E todos esses aspectos, Senador, estão aí reunidos, e o melhor lugar para reavaliá-los é o Senado Federal, é o Parlamento brasileiro. Peço ao senhor - e ofereço toda a ajuda da Defensoria Pública, a expertise que nós tivermos com que nós pudermos contribuir - para que possamos alcançar um marco legal, um marco normativo que componha as dificuldades da gestão, mas também leve em conta as necessidades dos pacientes e dê ferramentas para que médicos e médicas no Brasil inteiro, como a Dra. Márcia, possam dar as prescrições e conseguir dar acesso aos tratamentos adequados aos pacientes.
Muito obrigado pela oportunidade e coloco sempre a Defensoria à disposição.
O SR. PRESIDENTE (Flávio Arns. Bloco Parlamentar da Resistência Democrática/PSB - PR. Por videoconferência.) - Nós é que agradecemos.
Essa será a prioridade, não há dúvida, a partir da semana que vem: trabalharmos no Congresso Nacional, avaliando os dados que a Defensoria Pública, através da sua pessoa, tem já de todo o processo. Isso vai auxiliar no encaminhamento de algo que seja bom, adequado, de acordo com a realidade, mas, principalmente atendendo a pessoa, com uma doença rara. São 8 mil doenças raras no Brasil, mais ou menos - em torno disso -; só 700 das quais têm algum tipo de encaminhamento, e a amiloidose hereditária é uma delas.

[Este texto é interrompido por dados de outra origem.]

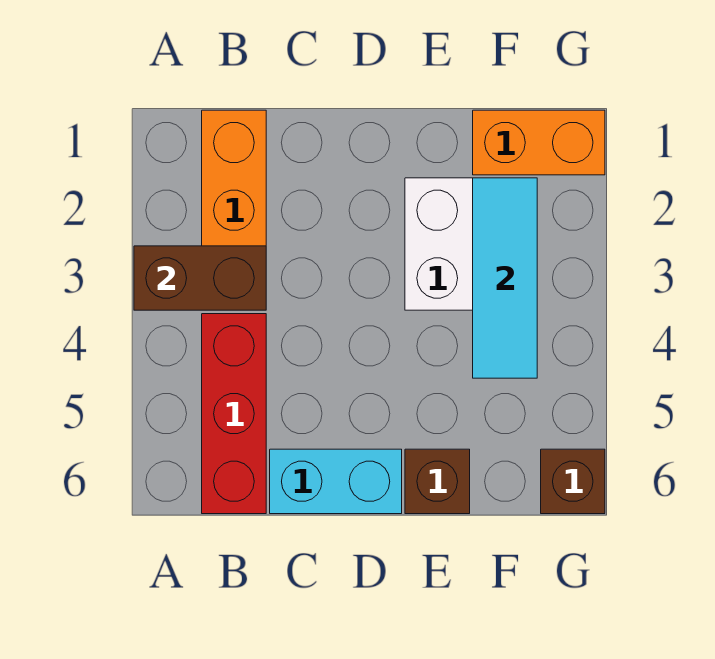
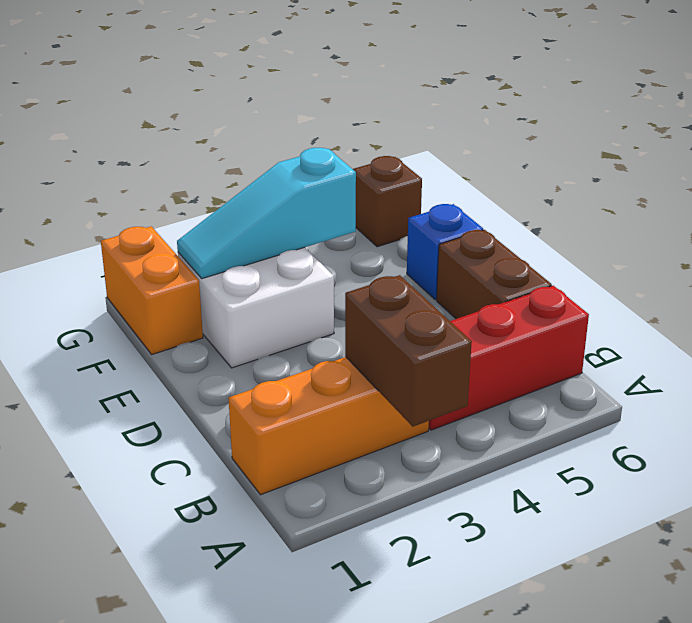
cyan brick C6:D6 level 1 -> brown brick C6:D6 level 1
brown brick E6 level 1 -> blue brick E6 level 1
cyan tile F2:F4 level 2 -> cyan slope F2:F4 level 2 top 4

Então, é também de se verificar, não no caso da amiloidose, mas como trabalharmos nesse conjunto, para que a gente possa ter assim os encaminhamentos adequados. E eu sempre penso muito na pesquisa - inclusive, com toda a competência que o Brasil tem -, para não ficarmos dependentes unicamente de descobertas externas, que a pesquisa seja valorizada para se encontrar soluções, sejam medicamentosas, de interrupção de doença ou até de cura, eventualmente. A gente vê tantas coisas boas acontecendo nessa área, que o Brasil participe intensamente desse esforço.
Mas eu quero agradecer. Então, permitam-me chamar vocês, expositores e expositoras. Da minha parte, apreciei muito a audiência pública, ficou bastante clara em termos dos desafios que a área enfrenta.
Quero agradecer a todos e a todas que nos acompanharam pelo Brasil, mandando perguntas, comentários. A página, o site da Comissão fica disponível para mais comentários, sugestões - muita gente deve estar acompanhando esses assuntos em nosso país. Os meios de comunicação do Senado, que transmitem para o Brasil todo essa iniciativa, e também sempre a consultoria do Senado, que inclusive faz parte da Comissão também, e a própria Secretaria, que faz um trabalho sempre exemplar, obrigado novamente. A gente é muito grato a vocês todos.
R
Penso que, assim, concluídas essas observações e tendo cumprido os objetivos da audiência pública, eu declaro encerrada a presente reunião.
Obrigado.
(Iniciada às 10 horas e 02 minutos, a reunião é encerrada às 12 horas e 09 minutos.)